TV journalists set out to make me look stupid – and missed the real news | Diane Abbott

Police officers on parade
‘The highest annual rise in crime in a decade and the lowest police numbers in 30 years was the story. But not according to ITV.’ Photograph: Oli Scarff/Getty Images

I found myself in the middle of a “gotcha” journalism storm this week. The government released new crime statistics on Thursday, revealing the highest annual rise in crime in a decade. This, together with the fact that we are seeing the lowest police numbers in 30 years, is a story. It shows that Tory austerity is actually making all of us less safe. So I sent out a press release which included the fact that Labour in government would recruit 10,000 more police officers. And I did a series of media interviews.

But one media outlet were not really interested in the big story of the day. ITV just wanted to catch Diane Abbott out. So, on camera, they asked me how we would pay for the extra officers. I have answered that question innumerable times – including one famous time on LBC radio where I stumbled over the figures. But, precisely because of the treatment I received in the media on that occasion (which morphed into horrific levels of racist abuse online), I froze. It was entirely predictable that they would ask this. I knew the answer. But for fateful seconds I couldn’t get the words out.

That was enough for the television journalist editing the footage. They put up a carefully edited video on Twitter. But they didn’t include anything I had said about the crime statistics. Their considered news judgment was that the “story” was not the rise in rape and violent crime, but making a politician look stupid.

Far be it from me to complain about journalists editing footage to make politicians look stupid. It is free entertainment in an age of austerity. But yesterday I spoke to a succession of senior journalists at the news outlet; after the footage was tweeted but before it was broadcast. I found that instructive.

They insisted that my stumble was the real story. They were proud of their fact-free, research-free and investigation-free “story”. They were unmoved by the racist abuse online (including the usual death threats) that their tweet had already triggered. They were entirely unable to explain why Philip Hammond or Boris Johnson getting their figures wrong was not treated in the same way as Diane Abbott doing the same thing. And they were very clear that they saw no reason to carry what I had actually said about the crime statistics.

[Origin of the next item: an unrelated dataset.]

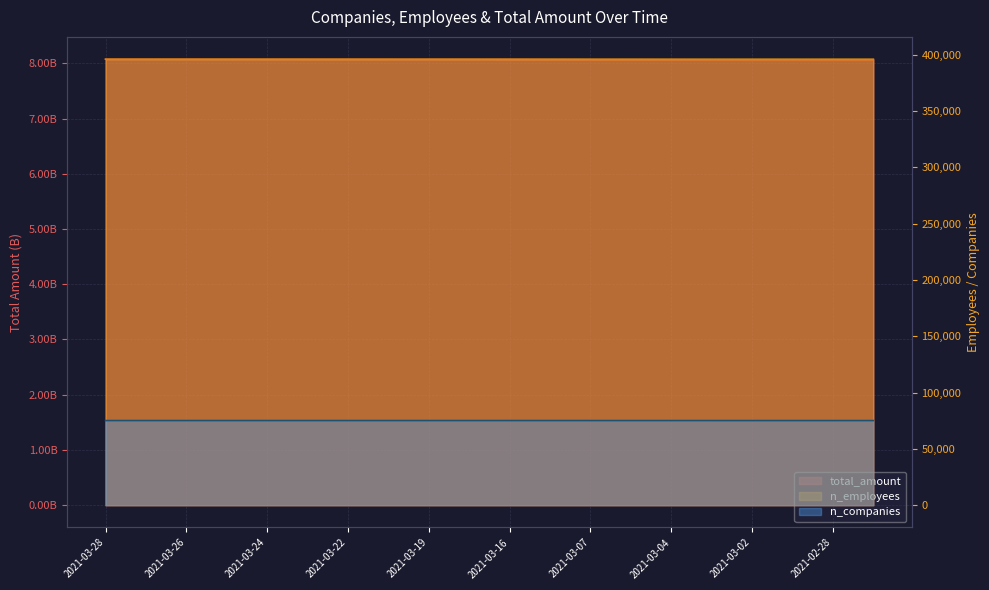

What is the greatest value displayed?

8074678425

As it happens, I was a television news journalist for most of the 1980s. It would have been inconceivable that a politician having to stop and start an answer would have made it on to an evening television news bulletin as a “story”. If I had tried to pitch this to my news editor, he would have looked at me uncomprehendingly.

But today television news organisations have less money to spend than in the past. It is easy to see the attraction of “gotcha” journalism. It is easy and cheap. But does it help the public understand complex stories any better?

Tomorrow too many people will experience the horror of a violent crime. It could be rape, robbery or having acid flung in their face. Perhaps what we need from news organisations is not more “gotcha” journalism, but a journalism that sheds light on complicated issues like violent criminality. And, in the age of Brexit, we probably need genuinely illuminating journalism more than ever.